These days, you can’t seem to throw an extra comma into a sentence without hitting the well meaning advice of others. For example, I personally like to serve my children dinner while twirling a baton, but, I bet there are some anti-baton twirling parents out there just waiting, in my bushes, or in the pile of dried wipes and coffee cups on the floor of my van, to jump up and tell me that batons have been known to cause concussions. Well sure, but, if you haven’t caused a concussion, clearly you didn’t throw the baton high enough. Attempting a grilled cheese plating and quadruple spin is tricky even with acoustic ceilings. If you miss the catch and no concussion occurs, you have some work to do on your power throws. Rookies.

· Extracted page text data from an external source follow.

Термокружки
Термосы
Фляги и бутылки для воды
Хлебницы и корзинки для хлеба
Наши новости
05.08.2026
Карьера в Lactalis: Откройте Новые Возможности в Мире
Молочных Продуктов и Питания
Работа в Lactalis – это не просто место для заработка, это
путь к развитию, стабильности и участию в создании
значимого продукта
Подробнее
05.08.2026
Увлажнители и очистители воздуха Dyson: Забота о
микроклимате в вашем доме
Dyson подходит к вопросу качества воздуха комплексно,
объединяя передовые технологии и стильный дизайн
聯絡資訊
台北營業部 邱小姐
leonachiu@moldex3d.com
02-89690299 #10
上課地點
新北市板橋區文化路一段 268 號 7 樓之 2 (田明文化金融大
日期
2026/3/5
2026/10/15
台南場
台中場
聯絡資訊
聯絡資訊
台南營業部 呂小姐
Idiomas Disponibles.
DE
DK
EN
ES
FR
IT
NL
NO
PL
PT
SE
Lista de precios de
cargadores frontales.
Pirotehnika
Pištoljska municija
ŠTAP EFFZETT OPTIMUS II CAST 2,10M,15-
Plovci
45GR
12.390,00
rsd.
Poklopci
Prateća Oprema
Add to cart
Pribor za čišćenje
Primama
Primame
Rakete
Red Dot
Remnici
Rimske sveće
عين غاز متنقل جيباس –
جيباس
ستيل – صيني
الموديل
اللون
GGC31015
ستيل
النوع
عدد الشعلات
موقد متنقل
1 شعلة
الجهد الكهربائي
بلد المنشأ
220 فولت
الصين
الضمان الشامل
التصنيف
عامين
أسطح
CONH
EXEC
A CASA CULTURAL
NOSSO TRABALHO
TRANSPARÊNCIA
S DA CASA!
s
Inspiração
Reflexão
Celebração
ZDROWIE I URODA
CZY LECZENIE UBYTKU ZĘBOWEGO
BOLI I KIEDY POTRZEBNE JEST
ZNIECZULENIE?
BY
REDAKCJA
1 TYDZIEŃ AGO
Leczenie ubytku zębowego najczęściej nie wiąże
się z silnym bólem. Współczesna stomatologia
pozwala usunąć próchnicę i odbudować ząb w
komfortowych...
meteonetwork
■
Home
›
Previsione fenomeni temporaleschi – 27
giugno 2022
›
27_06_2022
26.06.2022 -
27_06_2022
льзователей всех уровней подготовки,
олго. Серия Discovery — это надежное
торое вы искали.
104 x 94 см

In the eyes of the tsk-tskers, I am the Miss Hannigan to their Donna Reed. I hate to burst anyone’s bubble, but, even donning my best Miss Hannigan boa and compression knee highs, I can’t pull off the bathtub gin. I don’t have a bathtub. It makes my accurate depiction nearly impossible. I’m doing the best I can. Those are big shoes to fill.
I imagine that even if I opted to find another outlet that provided release and relaxation, there would be no way to please everyone. And, if you can not please everyone, you should strive to make several people unimaginably and unreasonably offended for no valid reason. In this way, I am a huge success. Mission accomplished.